Laurent sortit, et Mercourt, qui était descendu avec lui, le vit monter dans une petite voiture de remise ; mais Laurent se fit conduire au bois de Boulogne, où il dîna tout seul dans un petit café, et d’où il revint à la nuit tombée, à pied et perdu dans ses rêveries.

Le bois de Boulogne n’était pas à cette époque ce qu’il est aujourd’hui. C’était plus petit d’aspect, plus négligé, plus pauvre, plus mystérieux et plus champêtre : on y pouvait rêver.

Les Champs-Elysées, moins luxueux et moins habités qu’aujourd’hui, avaient de nouveaux quartiers où se louaient encore à bon marché de petites maisons avec de petits jardins d’un caractère très-intime. On y pouvait vivre et travailler.

C’était dans une de ces maisonnettes blanches et propres, au milieu des lilas en fleur, et derrière une grande haie d’aubépine fermée d’une barrière peinte en vert, que demeurait Thérèse. On était au mois de mai. Le temps était magnifique. Comment Laurent se trouva, à neuf heures, derrière cette haie, dans la rue déserte et inachevée où les réverbères n’avaient pas encore été installés, et sur les talus de laquelle poussaient encore les orties et les folles herbes, c’est ce que lui-même eût été embarrassé d’expliquer.

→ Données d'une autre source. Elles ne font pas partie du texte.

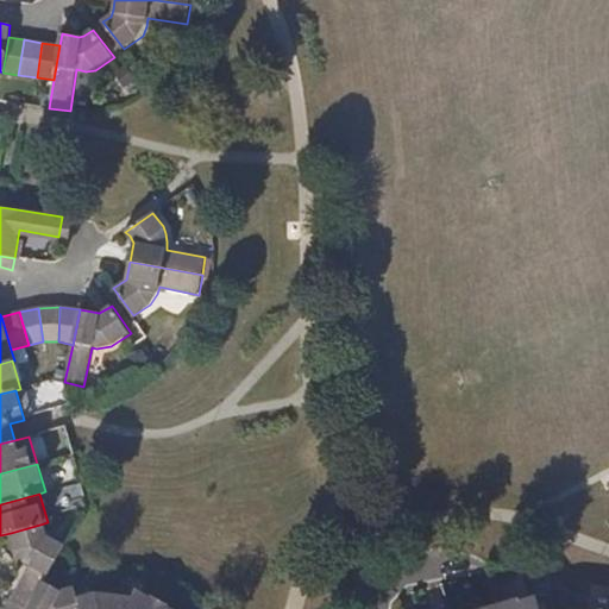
[(44,523),(11,533),(16,547),(18,553),(19,556),(25,562),(32,566),(12,601),(12,603),(23,608),(29,608),(44,582),(64,547),(48,538),(44,523)]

La haie était fort épaisse, et Laurent tourna sans bruit tout à l’entour, sans apercevoir autre chose que des feuilles légèrement dorées par une lumière qu’il supposa placée dans le jardin, sur une petite table auprès de laquelle il avait l’habitude de fumer quand il passait la soirée chez Thérèse. On fumait donc dans le jardin ? ou on y prenait le thé, comme cela arrivait quelquefois ? Mais Thérèse avait annoncé à Laurent qu’elle attendait toute une famille de province, et il n’entendait que le chuchotement mystérieux de deux voix, dont l’une lui paraissait être celle de Thérèse. L’autre parlait tout à fait bas : était-ce celle d’un homme ?

Laurent écouta à en avoir des tintements dans les oreilles, jusqu’à ce qu’enfin il entendît ou crût entendre ces mots dits par Thérèse :

— Que m’importe tout cela ? Je n’ai plus qu’un amour sur la terre, et c’est vous !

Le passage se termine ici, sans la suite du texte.